Redfield’s comment is notable, because the FDA itself has never had much to say about its 2024 study and still hasn’t posted the final results. According to the American Kratom Association, FDA researchers were "profoundly disappointed” at the lack of adverse events associated with kratom, as that doesn’t square with the agency’s long-held public position on kratom.

Redfield may be reassured of the safety of natural kratom, but he thinks the federal government should take emergency action to ban the import and sale of synthetic kratom extracts, which have elevated levels of 7-hydroxymitragynine, an alkaloiid that is present in only minute amounts in the natural leaf. Kratom extracts have been associated with serious adverse events and overdoses.  

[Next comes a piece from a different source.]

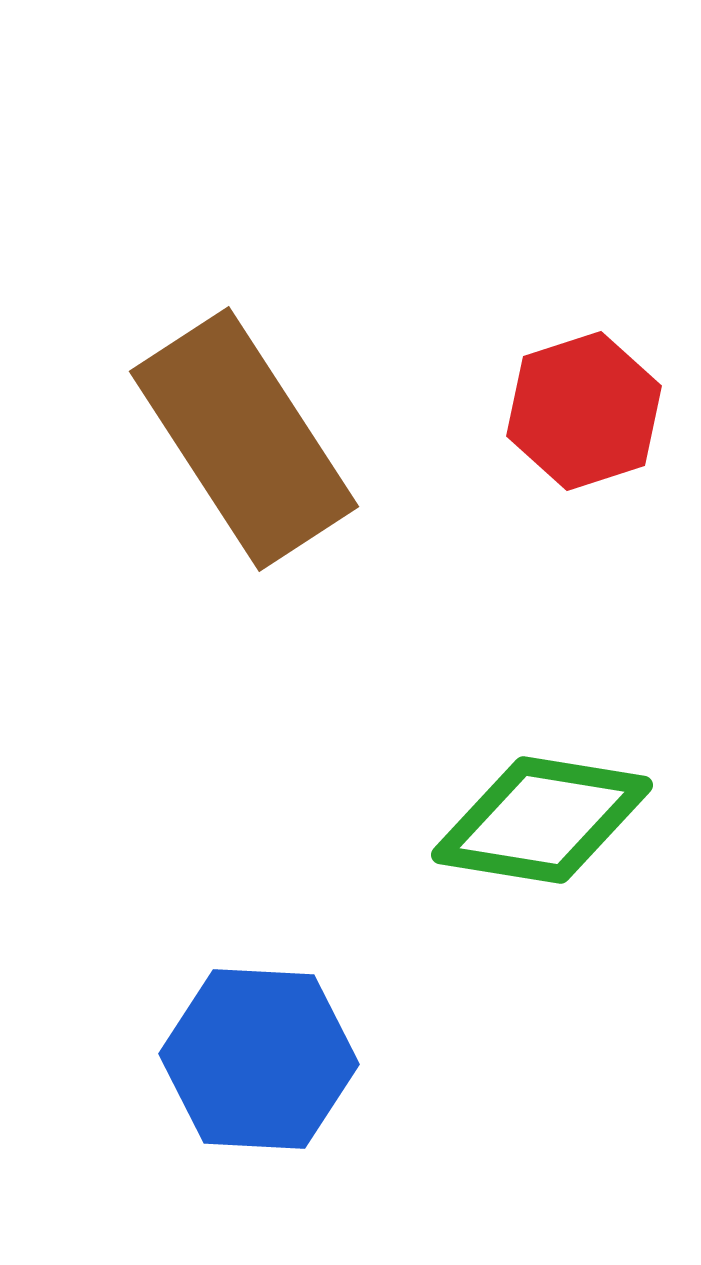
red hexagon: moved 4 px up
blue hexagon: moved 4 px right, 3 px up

Redfield says synthetic kratom has “pharmaceutical-grade opioid chemistry” and should be taken off the market immediately. But he thinks natural kratom is relatively safe, and cites the 2024 study as evidence.

“This clinical evidence establishes a critical scientific baseline: natural kratom leaf, when used as it has been for centuries, presents a markedly different risk profile than the synthetic products flooding American markets,” Redfield wrote. “This is not about banning kratom. Full spectrum kratom, used responsibly, appears to have acceptable safety margins based on FDA’s own clinical data. This is about preventing synthetic opioids from hiding behind botanical names.”

The FDA still has “serious safety concerns” about natural kratom, but has little evidence to back them up and is apparently slow-walking research. Only two federally-funded kratom studies are currently recruiting participants. One would study the effects of natural kratom and the potential for withdrawal, while the second trial would study the effects of kratom extracts.

Both studies are small and won’t be completed until 2028 —- over a decade after the agency tried to get kratom banned nationwide.